What to work on — Present as a numbered list, skipping blank lines, the lines of the material from the line with "scientific name: Salix turczaninowii" up to and including the line with "collector number: 4987", and nothing else.

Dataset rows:
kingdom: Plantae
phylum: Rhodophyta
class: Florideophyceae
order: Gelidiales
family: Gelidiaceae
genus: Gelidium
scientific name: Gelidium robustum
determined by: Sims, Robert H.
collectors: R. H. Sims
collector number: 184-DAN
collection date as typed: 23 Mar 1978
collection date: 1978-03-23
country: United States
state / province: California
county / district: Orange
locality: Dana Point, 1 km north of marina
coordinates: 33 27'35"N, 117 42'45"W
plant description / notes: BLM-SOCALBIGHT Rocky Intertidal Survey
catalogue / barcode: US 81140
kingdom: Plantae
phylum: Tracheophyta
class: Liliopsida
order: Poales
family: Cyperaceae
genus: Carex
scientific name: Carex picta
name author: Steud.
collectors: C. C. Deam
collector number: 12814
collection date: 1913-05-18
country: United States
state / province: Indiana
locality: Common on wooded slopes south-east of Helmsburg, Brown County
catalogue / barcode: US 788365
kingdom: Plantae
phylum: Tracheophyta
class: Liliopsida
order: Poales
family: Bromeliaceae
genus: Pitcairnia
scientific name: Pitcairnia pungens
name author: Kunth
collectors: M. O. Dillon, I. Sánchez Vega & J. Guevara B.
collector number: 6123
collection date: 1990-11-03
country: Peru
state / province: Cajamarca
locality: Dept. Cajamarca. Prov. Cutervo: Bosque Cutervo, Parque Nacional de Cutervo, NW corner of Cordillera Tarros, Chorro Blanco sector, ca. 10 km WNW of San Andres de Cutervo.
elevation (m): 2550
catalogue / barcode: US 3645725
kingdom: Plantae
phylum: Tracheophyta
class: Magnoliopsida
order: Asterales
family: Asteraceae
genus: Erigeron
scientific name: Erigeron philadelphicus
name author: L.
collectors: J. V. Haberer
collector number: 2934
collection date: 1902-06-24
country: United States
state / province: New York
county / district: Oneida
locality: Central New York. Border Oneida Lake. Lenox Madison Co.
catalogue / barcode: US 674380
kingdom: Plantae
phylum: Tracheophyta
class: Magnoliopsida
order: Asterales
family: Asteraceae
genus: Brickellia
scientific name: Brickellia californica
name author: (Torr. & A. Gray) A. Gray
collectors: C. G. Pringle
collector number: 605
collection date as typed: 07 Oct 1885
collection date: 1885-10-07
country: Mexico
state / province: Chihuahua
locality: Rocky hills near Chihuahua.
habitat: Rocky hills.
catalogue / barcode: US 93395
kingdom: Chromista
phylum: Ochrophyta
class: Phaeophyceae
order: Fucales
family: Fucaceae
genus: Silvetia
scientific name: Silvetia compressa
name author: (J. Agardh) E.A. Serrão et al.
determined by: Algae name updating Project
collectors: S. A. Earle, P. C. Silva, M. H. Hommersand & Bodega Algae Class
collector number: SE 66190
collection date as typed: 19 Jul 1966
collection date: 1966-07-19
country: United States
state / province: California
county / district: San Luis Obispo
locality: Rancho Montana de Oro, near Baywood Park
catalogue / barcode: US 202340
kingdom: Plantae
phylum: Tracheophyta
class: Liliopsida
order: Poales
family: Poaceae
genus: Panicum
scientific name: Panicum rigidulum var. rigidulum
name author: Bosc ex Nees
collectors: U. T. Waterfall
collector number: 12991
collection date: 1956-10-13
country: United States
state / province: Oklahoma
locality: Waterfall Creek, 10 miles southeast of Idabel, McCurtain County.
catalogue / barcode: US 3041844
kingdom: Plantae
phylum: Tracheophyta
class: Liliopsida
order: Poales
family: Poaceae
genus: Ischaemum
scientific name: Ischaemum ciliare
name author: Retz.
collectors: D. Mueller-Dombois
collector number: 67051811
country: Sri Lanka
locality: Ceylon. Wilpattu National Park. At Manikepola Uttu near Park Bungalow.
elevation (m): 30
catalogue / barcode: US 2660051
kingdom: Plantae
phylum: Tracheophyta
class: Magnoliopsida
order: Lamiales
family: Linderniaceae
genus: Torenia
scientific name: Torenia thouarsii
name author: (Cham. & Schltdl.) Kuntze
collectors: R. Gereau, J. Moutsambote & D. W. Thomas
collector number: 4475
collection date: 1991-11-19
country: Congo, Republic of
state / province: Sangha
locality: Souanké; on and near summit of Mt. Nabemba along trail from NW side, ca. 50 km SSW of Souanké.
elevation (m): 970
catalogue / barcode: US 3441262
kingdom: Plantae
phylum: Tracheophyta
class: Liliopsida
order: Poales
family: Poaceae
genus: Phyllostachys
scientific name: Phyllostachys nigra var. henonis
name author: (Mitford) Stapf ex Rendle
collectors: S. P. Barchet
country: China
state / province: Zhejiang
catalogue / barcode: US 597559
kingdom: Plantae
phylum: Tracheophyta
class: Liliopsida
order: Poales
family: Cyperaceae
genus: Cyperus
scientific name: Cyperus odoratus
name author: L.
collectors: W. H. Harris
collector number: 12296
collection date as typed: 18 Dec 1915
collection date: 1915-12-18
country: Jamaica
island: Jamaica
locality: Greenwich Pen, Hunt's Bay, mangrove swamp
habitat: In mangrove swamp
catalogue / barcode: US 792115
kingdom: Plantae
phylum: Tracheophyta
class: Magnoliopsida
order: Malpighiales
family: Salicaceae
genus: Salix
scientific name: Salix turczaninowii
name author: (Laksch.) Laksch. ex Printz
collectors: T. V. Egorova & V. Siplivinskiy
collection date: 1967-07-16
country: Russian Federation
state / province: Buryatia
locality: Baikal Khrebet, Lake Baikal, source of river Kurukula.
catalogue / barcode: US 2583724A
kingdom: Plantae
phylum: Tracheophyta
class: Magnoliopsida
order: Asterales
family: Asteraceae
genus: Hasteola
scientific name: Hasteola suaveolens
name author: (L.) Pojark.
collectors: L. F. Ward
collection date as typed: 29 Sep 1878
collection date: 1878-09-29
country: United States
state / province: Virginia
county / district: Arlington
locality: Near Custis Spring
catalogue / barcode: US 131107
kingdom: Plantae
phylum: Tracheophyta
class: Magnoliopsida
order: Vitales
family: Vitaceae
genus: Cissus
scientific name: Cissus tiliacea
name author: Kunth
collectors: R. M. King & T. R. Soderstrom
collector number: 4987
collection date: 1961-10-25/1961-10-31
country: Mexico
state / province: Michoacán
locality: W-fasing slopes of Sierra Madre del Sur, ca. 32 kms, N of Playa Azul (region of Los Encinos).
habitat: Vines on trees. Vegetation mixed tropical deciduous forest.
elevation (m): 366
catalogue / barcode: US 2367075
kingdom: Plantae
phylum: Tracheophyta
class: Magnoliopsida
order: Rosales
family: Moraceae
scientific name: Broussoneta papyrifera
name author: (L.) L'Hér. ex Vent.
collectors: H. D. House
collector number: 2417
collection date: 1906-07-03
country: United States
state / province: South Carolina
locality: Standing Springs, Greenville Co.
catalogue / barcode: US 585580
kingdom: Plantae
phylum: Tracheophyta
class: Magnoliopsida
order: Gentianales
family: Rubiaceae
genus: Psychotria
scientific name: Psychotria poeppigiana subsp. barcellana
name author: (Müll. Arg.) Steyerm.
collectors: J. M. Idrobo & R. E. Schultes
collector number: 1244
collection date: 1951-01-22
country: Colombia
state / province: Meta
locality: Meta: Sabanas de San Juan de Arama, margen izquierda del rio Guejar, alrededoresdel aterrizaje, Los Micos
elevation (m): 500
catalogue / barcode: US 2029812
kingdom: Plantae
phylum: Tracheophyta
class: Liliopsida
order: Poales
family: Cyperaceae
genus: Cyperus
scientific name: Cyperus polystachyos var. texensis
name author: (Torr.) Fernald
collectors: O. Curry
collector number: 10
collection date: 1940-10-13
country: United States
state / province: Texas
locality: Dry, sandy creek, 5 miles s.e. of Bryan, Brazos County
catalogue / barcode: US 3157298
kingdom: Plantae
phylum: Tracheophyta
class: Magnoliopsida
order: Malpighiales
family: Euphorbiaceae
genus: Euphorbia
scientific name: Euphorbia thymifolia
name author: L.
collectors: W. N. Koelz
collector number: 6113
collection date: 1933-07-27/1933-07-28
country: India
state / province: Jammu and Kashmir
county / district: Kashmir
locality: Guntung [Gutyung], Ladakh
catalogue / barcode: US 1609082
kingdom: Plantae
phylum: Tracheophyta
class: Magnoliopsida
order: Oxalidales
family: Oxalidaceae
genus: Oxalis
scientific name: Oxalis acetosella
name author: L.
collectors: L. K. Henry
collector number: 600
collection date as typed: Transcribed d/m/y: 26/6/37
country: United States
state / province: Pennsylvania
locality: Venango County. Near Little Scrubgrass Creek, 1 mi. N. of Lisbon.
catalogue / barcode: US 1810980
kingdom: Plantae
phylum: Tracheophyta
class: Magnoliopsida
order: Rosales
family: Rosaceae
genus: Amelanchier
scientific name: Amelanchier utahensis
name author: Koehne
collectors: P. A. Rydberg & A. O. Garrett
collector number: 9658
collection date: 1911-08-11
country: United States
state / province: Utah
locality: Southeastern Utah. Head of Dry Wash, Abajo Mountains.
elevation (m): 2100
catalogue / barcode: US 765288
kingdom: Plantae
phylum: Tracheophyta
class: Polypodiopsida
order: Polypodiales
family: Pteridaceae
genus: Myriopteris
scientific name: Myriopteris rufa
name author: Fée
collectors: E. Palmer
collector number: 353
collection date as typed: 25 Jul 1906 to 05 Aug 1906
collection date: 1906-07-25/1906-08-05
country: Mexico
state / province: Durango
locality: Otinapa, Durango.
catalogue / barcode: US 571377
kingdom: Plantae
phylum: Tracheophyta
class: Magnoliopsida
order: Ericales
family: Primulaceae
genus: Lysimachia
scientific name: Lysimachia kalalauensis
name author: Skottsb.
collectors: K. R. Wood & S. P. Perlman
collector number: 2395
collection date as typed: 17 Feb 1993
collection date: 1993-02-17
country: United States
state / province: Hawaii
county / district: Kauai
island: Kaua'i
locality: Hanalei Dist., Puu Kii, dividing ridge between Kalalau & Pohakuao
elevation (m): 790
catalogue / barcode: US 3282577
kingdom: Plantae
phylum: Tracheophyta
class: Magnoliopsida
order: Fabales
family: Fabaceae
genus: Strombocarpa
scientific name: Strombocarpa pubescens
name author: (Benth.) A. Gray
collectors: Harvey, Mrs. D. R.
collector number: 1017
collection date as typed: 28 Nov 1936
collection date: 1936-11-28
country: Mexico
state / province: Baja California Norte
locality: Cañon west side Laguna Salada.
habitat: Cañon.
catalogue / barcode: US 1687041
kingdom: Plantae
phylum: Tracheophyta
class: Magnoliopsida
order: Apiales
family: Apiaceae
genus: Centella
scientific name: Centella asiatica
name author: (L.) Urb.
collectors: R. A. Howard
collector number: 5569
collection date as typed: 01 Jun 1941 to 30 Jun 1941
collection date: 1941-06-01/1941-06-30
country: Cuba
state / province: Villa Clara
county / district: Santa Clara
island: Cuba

Answer in full —
1. scientific name: Salix turczaninowii
2. name author: (Laksch.) Laksch. ex Printz
3. collectors: T. V. Egorova & V. Siplivinskiy
4. collection date: 1967-07-16
5. country: Russian Federation
6. state / province: Buryatia
7. locality: Baikal Khrebet, Lake Baikal, source of river Kurukula.
8. catalogue / barcode: US 2583724A
9. kingdom: Plantae
10. phylum: Tracheophyta
11. class: Magnoliopsida
12. order: Asterales
13. family: Asteraceae
14. genus: Hasteola
15. scientific name: Hasteola suaveolens
16. name author: (L.) Pojark.
17. collectors: L. F. Ward
18. collection date as typed: 29 Sep 1878
19. collection date: 1878-09-29
20. country: United States
21. state / province: Virginia
22. county / district: Arlington
23. locality: Near Custis Spring
24. catalogue / barcode: US 131107
25. kingdom: Plantae
26. phylum: Tracheophyta
27. class: Magnoliopsida
28. order: Vitales
29. family: Vitaceae
30. genus: Cissus
31. scientific name: Cissus tiliacea
32. name author: Kunth
33. collectors: R. M. King & T. R. Soderstrom
34. collector number: 4987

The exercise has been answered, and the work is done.